April pulled the trigger and watched with delight as the knee of one of the Devils exploded in crimson gore. It twirled in the air before collapsing in a writhing tangle.
She kept advancing, reaching down to pull one of the women to her feet. The naked one stared upward as the creature that had been on her back flew away. Boompa and Norm took shots but missed.
The remaining Devil had flown away as well, but it came roaring back, heading straight for April.
“Down!” she shouted, dragging the woman back to the ground. The Devil went for April this time, its jaws open wide, speeding to wrap around her face.
She held her Beretta with both hands and fired. Its head became a red mist two feet before it reached her. Its body continued on its path, hitting into her shoulder hard before tumbling to a dead stop. Her shoulder made a loud pop as the bones dislocated from the impact, slipping back into place the second she rolled over in pain. Her mouth filled with dirt as she howled from the pain.
“Go help Ben,” she wheezed, momentarily winded.
“Are you all right, honey?” Boompa said.
“Right as fucking rain,” she said, grabbing her shoulder.
The three men ran to where the Jersey Devil had flown.
“Stay right there!
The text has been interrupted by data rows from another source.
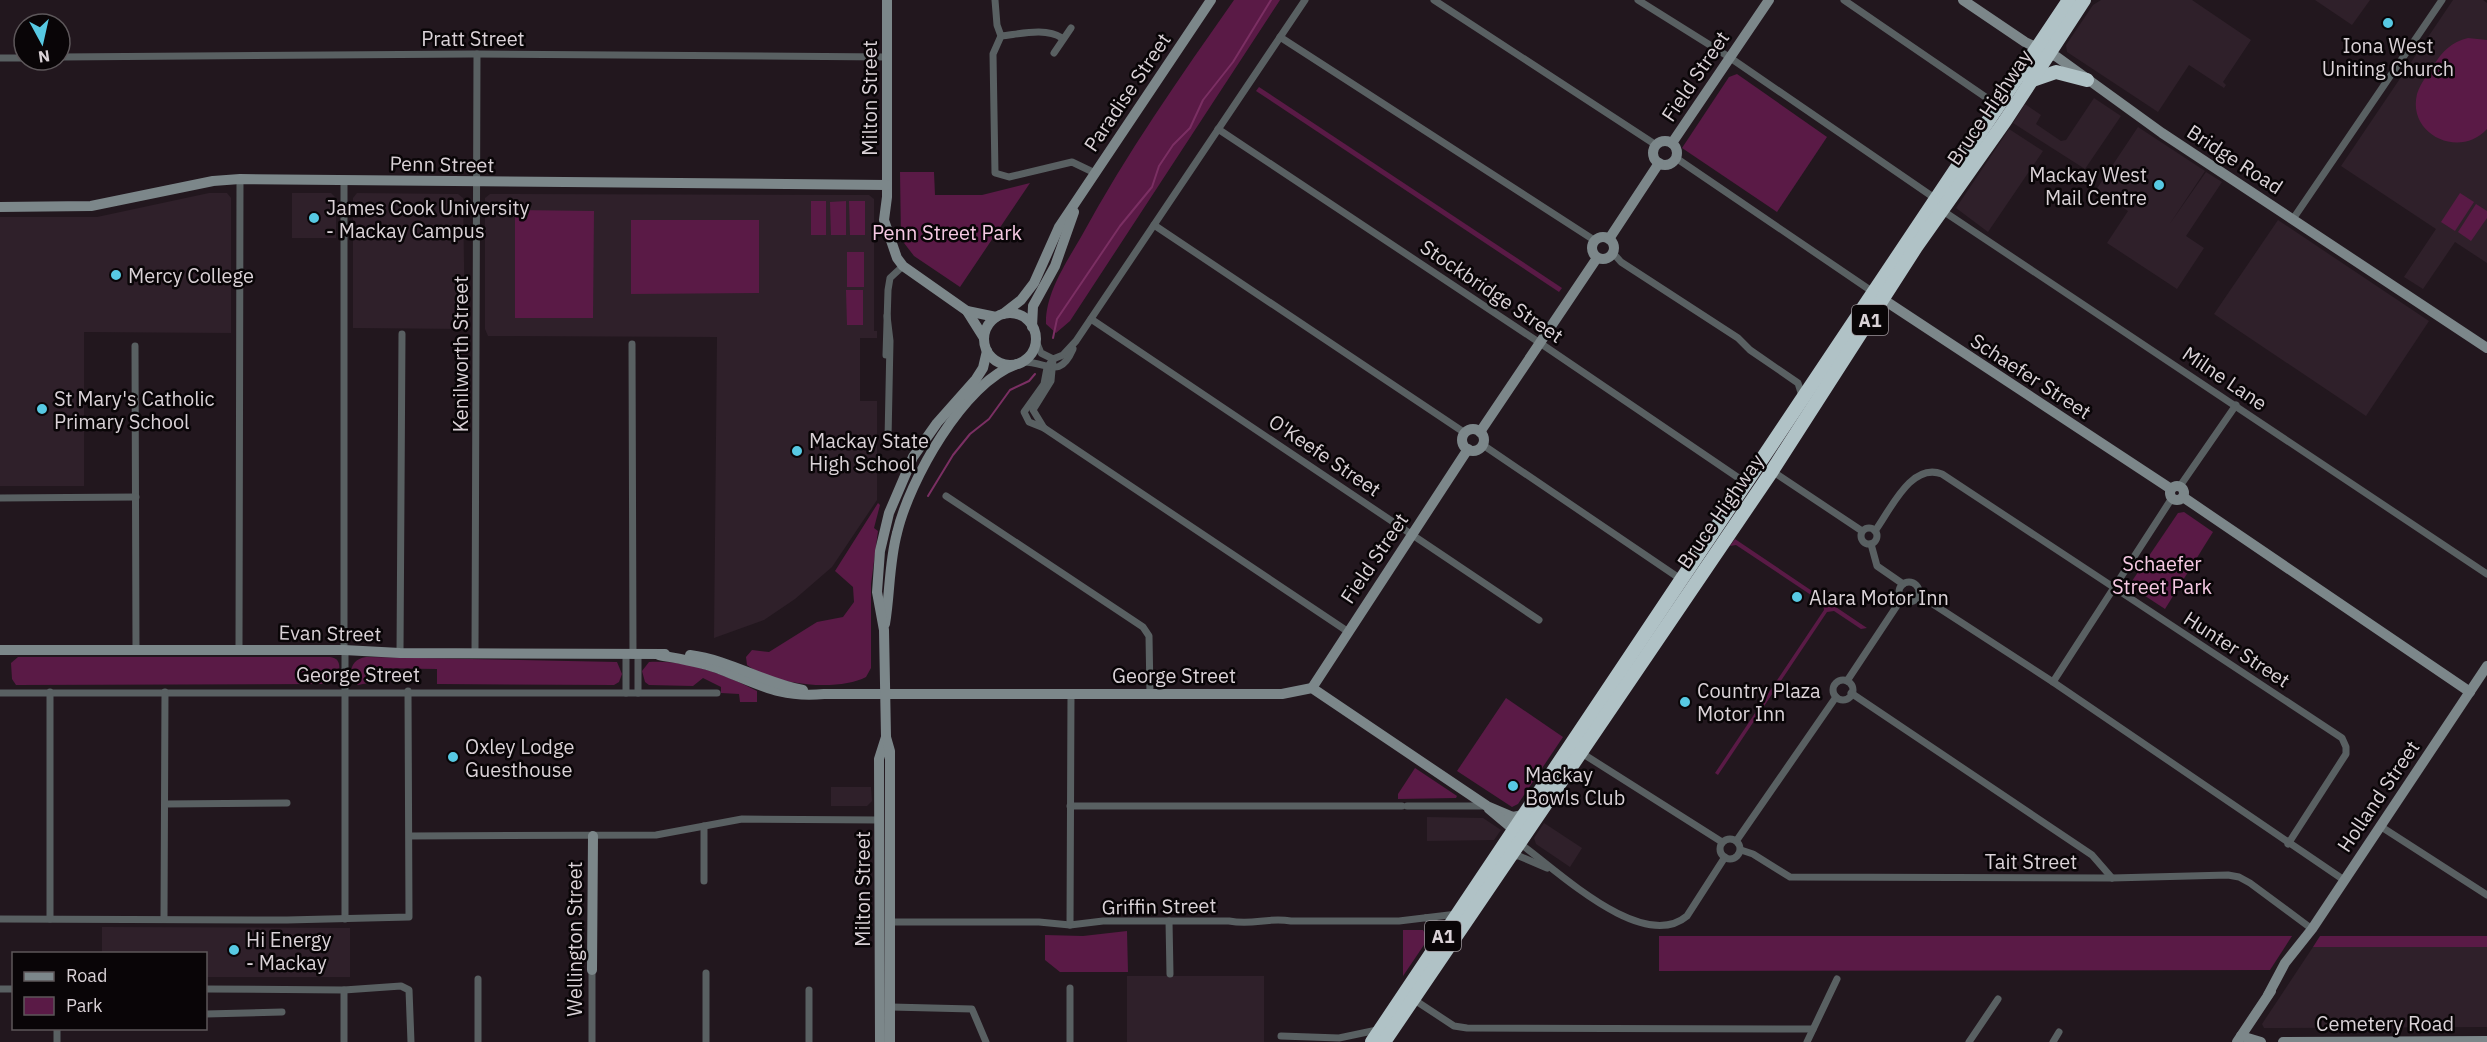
<svg xmlns="http://www.w3.org/2000/svg" width="2487" height="1042" viewBox="0 0 2487 1042" font-family="'IBM Plex Sans',sans-serif">
	<style>
		.built { fill: #2f202a }
		.green { fill: #5a1a46 }
		.lines { fill: none; stroke-linecap: round; stroke-linejoin: round }
		.stream { stroke: #7b2f63; stroke-width: 2 }
		.street { stroke: #596062; stroke-width: 7 }
		.secondary { stroke: #7c878a; stroke-width: 10 }
		.highway { stroke: #b0c2c6; stroke-width: 14 }
		.poi-dot { fill: #57c9e3; stroke: #090507; stroke-width: 2 }
		.labels { text-anchor: middle; dominant-baseline: central; stroke-width: 5; stroke-linejoin: round; paint-order: stroke }
		.shield { fill: #090507; stroke: #9b9499; stroke-width: 1.5 }
		.shield-label { font-size: 18px; font-weight: bold; fill: #dad2d7 }
		.street-label { font-size: 20px; fill: #dad2d7; stroke: #090507 }
		.poi-label { font-size: 20px; fill: #dad2d7; stroke: #090507; text-anchor: start }
		.park-label { font-size: 20px; fill: #f6c9e3; stroke: #090507 }
	</style>
	<rect width="100%" height="100%" fill="#22171e"/>
	<g class="built">
		<path d="M2101,0H2192L2251,40L2223,82L2226,85L2224,88L2189,65L2158,112L2067,52L2066,45L2093,5Z"/>
		<path d="M2315,0H2370L2352,25Z"/>
		<path d="M2453,0H2483L2487,3V263L2455,242L2423,289L2404,277L2436,229L2341,166Z"/>
		<path d="M2094,98L2121,116L2085,169L2013,123L2025,104L2041,115L2036,124L2061,141L2066,140Z"/>
		<path d="M2138,127L2205,171L2169,225L2206,172L2222,182L2186,236L2204,248L2177,289L2107,243L2128,211L2096,190Z"/>
		<path d="M2009,129L2043,151L1988,232L1956,208Z"/>
		<path d="M209,193H227L231,198V333L84,332V486H0V217H97Z"/>
		<path d="M292,193H331L336,198V238H292Z"/>
		<path d="M357,193L458,194L463,198L465,329L353,328V198Z"/>
		<path d="M490,194L869,195L874,199V331H877V338H860V401H877V500L832,567L795,599L764,620L714,638L717,337L488,336L485,329V198Z"/>
		<path d="M2278,220L2429,321L2366,416L2214,314Z"/>
		<path d="M831,787H871L872,801L867,806H831Z"/>
		<path d="M1427,817L1483,818L1501,830L1494,840L1427,841Z"/>
		<path d="M1544,823L1582,848L1570,867L1536,844L1534,838Z"/>
		<path d="M102,927L350,928V977H206V954L102,953Z"/>
		<path d="M2313,947H2487V1027L2264,1028L2262,1024Z"/>
		<rect x="1127" y="976" width="137" height="66"/>
	</g>
	<g class="green">
		<path d="M1234,0H1280L1070,321L1056,333L1046,324C1045,294 1066,263 1081,237C1126,154 1180,77 1234,0Z"/>
		<path d="M2468,38L2487,40V129C2460,159 2407,135 2417,94C2420,84 2428,74 2433,66C2443,51 2451,42 2468,38Z"/>
		<path d="M1737,74L1827,137L1777,212L1682,148L1729,77Z"/>
		<path d="M1259,87L1562,288L1559,292L1256,91Z"/>
		<path d="M900,172H934L935,195H982L1030,183L960,287L914,256L901,239Z"/>
		<path d="M2460,193L2474,202L2455,231L2441,222Z"/>
		<rect x="811" y="201" width="15" height="34"/>
		<path d="M846,201V235H831L830,202Z"/>
		<path d="M849,201H865V235H850Z"/>
		<path d="M2476,204L2487,211V218L2471,241L2458,232Z"/>
		<path d="M515,210L594,211L593,318H515Z"/>
		<path d="M631,220H759V293L631,294Z"/>
		<rect x="847" y="252" width="17" height="35"/>
		<path d="M846,290H863V325H847Z"/>
		<path d="M878,503L880,505L874,528L878,531L871,584V668L866,677C838,692 773,685 747,665L746,657L752,650L769,652L817,622L843,617L854,602L853,587L835,571Z"/>
		<path d="M2184,512L2213,532L2165,609L2133,588L2132,581L2178,513Z"/>
		<path d="M1735,539L1867,628L1861,629L1834,611L1827,612L1718,775L1715,773L1824,610L1823,603L1736,545L1730,546Z"/>
		<path d="M18,657H330C339,658 340,664 339,672L322,684L16,685L12,679L11,663Z"/>
		<path d="M366,657L617,662L622,674L619,682L614,685L437,684V669L370,668L368,683L358,685L352,680C349,668 353,659 366,657Z"/>
		<path d="M649,662C688,660 723,674 757,691V702H740L739,694L721,693V687L703,678L693,686L649,685L645,682L642,671Z"/>
		<path d="M1506,698L1563,737L1518,804L1512,807L1457,771Z"/>
		<path d="M1415,768L1457,796L1456,798L1398,799V794Z"/>
		<path d="M1403,930H1423L1428,939L1403,976Z"/>
		<path d="M1127,931L1128,972H1060L1045,960V935L1083,936Z"/>
		<path d="M1659,936H2292L2270,970L1659,971Z"/>
		<path d="M2320,936H2487V947H2313Z"/>
	</g>
	<g class="lines">
		<g class="stream">
			<path d="M1053,338L1057,319L1120,226L1152,187L1159,166L1173,145L1190,128L1203,100L1233,62L1271,0"/>
			<path d="M928,496L953,455L970,434L989,419L1010,390L1029,381L1035,374"/>
		</g>
		<g class="street">
			<path d="M995,0L997,25L1001,36L993,54L995,173L1009,177L1072,162L1095,173"/>
			<path d="M1434,0L1656,145"/>
			<path d="M1638,0L1729,57L1936,199"/>
			<path d="M1844,0L2000,107"/>
			<path d="M1001,36C1020,34 1046,27 1062,38"/>
			<path d="M1280,37L1594,240"/>
			<path d="M1054,53L1071,28"/>
			<path d="M60,57L473,54L887,57"/>
			<path d="M0,58H24"/>
			<path d="M1218,129L1540,343L1746,483"/>
			<path d="M1676,158L1873,292"/>
			<path d="M1943,211L2487,574"/>
			<path d="M2293,219L2442,0"/>
			<path d="M1154,225L1465,433"/>
			<path d="M1613,253L1621,262L1738,338L1750,350L1798,383L1802,396"/>
			<path d="M887,316L890,341L888,439"/>
			<path d="M1091,319L1539,620"/>
			<path d="M1036,341L1041,353L1053,359L1063,355L1076,341L1305,0"/>
			<path d="M632,344L633,655"/>
			<path d="M135,346L136,649"/>
			<path d="M886,355L888,290L890,278L903,266"/>
			<path d="M1053,359L1051,381L1033,410L1044,428L1347,631"/>
			<path d="M1022,362C1047,361 1059,381 1073,349"/>
			<path d="M1044,428L1029,422L1024,412L1044,384L1047,368L1053,359"/>
			<path d="M1483,445L1682,580"/>
			<path d="M1772,471L1862,531"/>
			<path d="M2180,486L2236,405"/>
			<path d="M946,496L1143,627L1149,636L1150,694"/>
			<path d="M0,498L136,497"/>
			<circle cx="1869" cy="536" r="8"/>
			<path d="M1875,531C1891,509 1911,462 1942,474L2342,738L2346,747V754L2288,844"/>
			<path d="M1871,544L1877,566L1903,584"/>
			<circle cx="1909" cy="592" r="10"/>
			<path d="M1919,595L2053,682L2344,880"/>
			<path d="M239,650L240,179"/>
			<path d="M344,650V181"/>
			<path d="M345,650V919"/>
			<path d="M400,653L402,334"/>
			<path d="M475,654L477,54"/>
			<circle cx="1843" cy="690" r="10"/>
			<path d="M1847,681L1902,598"/>
			<path d="M2053,682L2172,498"/>
			<path d="M0,693H717"/>
			<path d="M626,693V655"/>
			<path d="M638,693V655"/>
			<path d="M1851,693L2092,855L2112,878"/>
			<path d="M1580,752L1722,842"/>
			<path d="M165,804L287,803"/>
			<path d="M1070,806H1402"/>
			<path d="M1407,806H1485"/>
			<path d="M704,826V881"/>
			<path d="M2380,826L2487,895"/>
			<path d="M410,836L656,835L742,819L879,820"/>
			<circle cx="1730" cy="849" r="10"/>
			<path d="M1737,840L1836,697"/>
			<path d="M1519,843C1555,868 1642,954 1687,916L1725,857"/>
			<path d="M1741,850L1753,854L1790,877L2112,878L2228,875L2239,877L2250,883L2312,929"/>
			<path d="M1511,856H1519L1547,868"/>
			<path d="M1426,918L1437,924L1441,938"/>
			<path d="M0,919L287,920L409,917L408,691"/>
			<path d="M50,919V692"/>
			<path d="M164,919L165,692"/>
			<path d="M1169,921L1170,974"/>
			<path d="M891,922H1039L1070,925L1103,921H1229C1254,926 1265,917 1291,921H1399L1457,914"/>
			<path d="M1070,925L1071,694"/>
			<path d="M478,979V1042"/>
			<path d="M1070,988V1042"/>
			<path d="M0,989H14"/>
			<path d="M206,989L344,990L401,986L409,990L411,1042"/>
			<path d="M344,990V1042"/>
			<path d="M1413,999L1454,1026L1467,1028L1813,1029"/>
			<path d="M891,1007L972,1009L986,1042"/>
			<path d="M206,1014L282,1012"/>
			<path d="M1281,1036L1339,1038L1377,1030"/>
			<path d="M57,1042V1028"/>
			<path d="M592,1042V970"/>
			<path d="M706,1042V973"/>
			<path d="M809,1042V990"/>
			<path d="M1807,1042L1837,979"/>
			<path d="M1969,1042L1998,999"/>
			<path d="M2053,1042L2059,1032"/>
		</g>
		<g class="secondary">
			<path d="M887,0V197L884,220L897,258L903,266L967,311L984,338"/>
			<path d="M1963,0L2025,42L2057,57L2162,133L2487,348"/>
			<circle cx="1665" cy="153" r="12"/>
			<path d="M1672,143L1769,0"/>
			<path d="M0,207L91,206L213,181L240,179L887,185"/>
			<circle cx="1603" cy="248" r="11"/>
			<path d="M1609,239L1659,163"/>
			<path d="M1878,296L2171,489"/>
			<path d="M967,311L996,317"/>
			<circle cx="1010" cy="339" r="26"/>
			<path d="M1003,314L1021,300L1034,283L1059,227L1211,0"/>
			<path d="M1032,327L1033,306L1055,266L1074,212"/>
			<circle cx="1473" cy="440" r="11"/>
			<path d="M1480,432L1597,258"/>
			<circle cx="2177" cy="493" r="7"/>
			<path d="M2183,497L2470,692"/>
			<path d="M885,624C890,594 889,563 897,533C909,481 964,382 1017,364"/>
			<path d="M0,650H344L400,653L665,654"/>
			<path d="M659,655C680,659 702,662 722,670C761,685 780,698 824,694H1282L1312,688L1487,806L1513,817L1523,815"/>
			<path d="M690,655C730,660 764,683 803,690"/>
			<path d="M1312,688L1468,449"/>
			<path d="M1489,809L1514,830"/>
			<path d="M592,970L593,836"/>
			<path d="M2268,995L2285,963L2312,929L2487,666"/>
			<path d="M2241,1036L2261,1042"/>
			<path d="M880,1042L879,759L886,737"/>
			<path d="M890,1042V751L886,737L884,630L877,592L880,551L889,513L913,457L937,423L976,379L983,368L987,351"/>
			<path d="M2237,1042L2271,991"/>
			<path d="M2283,1042L2487,1041"/>
		</g>
		<g class="highway">
			<path d="M2030,81L2056,72L2087,80"/>
			<path d="M1372,1042L2069,0"/>
			<path d="M1384,1042L1772,471L1916,247L2005,121L2084,0"/>
		</g>
	</g>
	<g class="poi-dot">
		<circle cx="2388" cy="23" r="6"/>
		<circle cx="2159" cy="185" r="6"/>
		<circle cx="314" cy="218" r="6"/>
		<circle cx="116" cy="275" r="6"/>
		<circle cx="42" cy="409" r="6"/>
		<circle cx="797" cy="451" r="6"/>
		<circle cx="1797" cy="597" r="6"/>
		<circle cx="1685" cy="702" r="6"/>
		<circle cx="453" cy="757" r="6"/>
		<circle cx="1513" cy="786" r="6"/>
		<circle cx="234" cy="950" r="6"/>
	</g>
	<g class="labels">
		<g class="shield">
			<rect x="1852" y="305" width="36" height="30" rx="4.5"/>
			<rect x="1425" y="921" width="36" height="30" rx="4.5"/>
		</g>
		<g class="shield-label">
			<text x="1870" y="320">A1</text>
			<text x="1443" y="936">A1</text>
		</g>
		<g class="street-label">
			<text x="473" y="38">Pratt Street</text>
			<text transform="translate(1695 76) rotate(-56)">Field Street</text>
			<text transform="translate(1127 92) rotate(-56)">Paradise Street</text>
			<text transform="translate(869 98) rotate(-90)">Milton Street</text>
			<text transform="translate(1989 107) rotate(-56)">Bruce Highway</text>
			<text transform="translate(2235 159) rotate(33)">Bridge Road</text>
			<text transform="translate(442 164) rotate(1)">Penn Street</text>
			<text transform="translate(1492 291) rotate(34)">Stockbridge Street</text>
			<text transform="translate(460 354) rotate(-90)">Kenilworth Street</text>
			<text transform="translate(2031 376) rotate(33)">Schaefer Street</text>
			<text transform="translate(2225 378) rotate(34)">Milne Lane</text>
			<text transform="translate(1325 455) rotate(34)">O'Keefe Street</text>
			<text transform="translate(1720 511) rotate(-55)">Bruce Highway</text>
			<text transform="translate(1374 558) rotate(-56)">Field Street</text>
			<text transform="translate(330 633) rotate(1)">Evan Street</text>
			<text transform="translate(2237 649) rotate(33)">Hunter Street</text>
			<text x="358" y="674">George Street</text>
			<text x="1174" y="675">George Street</text>
			<text transform="translate(2378 796) rotate(-56)">Holland Street</text>
			<text x="2031" y="861">Tait Street</text>
			<text transform="translate(862 889) rotate(-90)">Milton Street</text>
			<text transform="translate(1159 906) rotate(-1)">Griffin Street</text>
			<text transform="translate(574 939) rotate(-90)">Wellington Street</text>
			<text x="2385" y="1023">Cemetery Road</text>
		</g>
		<g class="poi-label">
			<text x="2388" y="45" text-anchor="middle">Iona West<tspan x="2388" dy="23">Uniting Church</tspan></text>
			<text x="2147" y="174" text-anchor="end">Mackay West<tspan x="2147" dy="23">Mail Centre</tspan></text>
			<text x="326" y="207">James Cook University<tspan x="326" dy="23">- Mackay Campus</tspan></text>
			<text x="128" y="275">Mercy College</text>
			<text x="54" y="398">St Mary's Catholic<tspan x="54" dy="23">Primary School</tspan></text>
			<text x="809" y="440">Mackay State<tspan x="809" dy="23">High School</tspan></text>
			<text x="1809" y="597">Alara Motor Inn</text>
			<text x="1697" y="690">Country Plaza<tspan x="1697" dy="23">Motor Inn</tspan></text>
			<text x="465" y="746">Oxley Lodge<tspan x="465" dy="23">Guesthouse</tspan></text>
			<text x="1525" y="774">Mackay<tspan x="1525" dy="23">Bowls Club</tspan></text>
			<text x="246" y="939">Hi Energy<tspan x="246" dy="23">- Mackay</tspan></text>
		</g>
		<g class="park-label">
			<text x="947" y="232">Penn Street Park</text>
			<text x="2162" y="563">Schaefer<tspan x="2162" dy="23">Street Park</tspan></text>
		</g>
	</g>
	<rect x="12" y="952" width="195" height="78" fill="#090507" stroke="#5d575a" stroke-width="1.5"/>
	<rect x="24" y="972" width="30" height="9" fill="#7c878a" stroke="#5d575a" stroke-width="1.5"/>
	<text x="66" y="982" font-size="18" fill="#dad2d7">Road</text>
	<rect x="24" y="997" width="30" height="18" fill="#5a1a46" stroke="#5d575a" stroke-width="1.5"/>
	<text x="66" y="1012" font-size="18" fill="#dad2d7">Park</text>
	<g transform="translate(42 42) rotate(172)"><circle r="28" fill="#090507" stroke="#5d575a" stroke-width="1.5"/>
	<path d="M0-4.5L10 22L0 15L-10 22Z" fill="#57c9e3"/>
	<text y="-9" font-size="16" font-weight="bold" text-anchor="middle" fill="#dad2d7">N</text>
	</g>
</svg>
We'll be back!” Boompa shouted as they slipped out of sight.
April glanced at the two women. They looked like they had been to hell and back, then hell again for shits and giggles. “Stay close to me in case one of those things returns.”
“Are you sure you can shoot with that arm?” the one with the clothes said.
April nodded. “Trust me, if I need to, I could shoot an elephant gun.”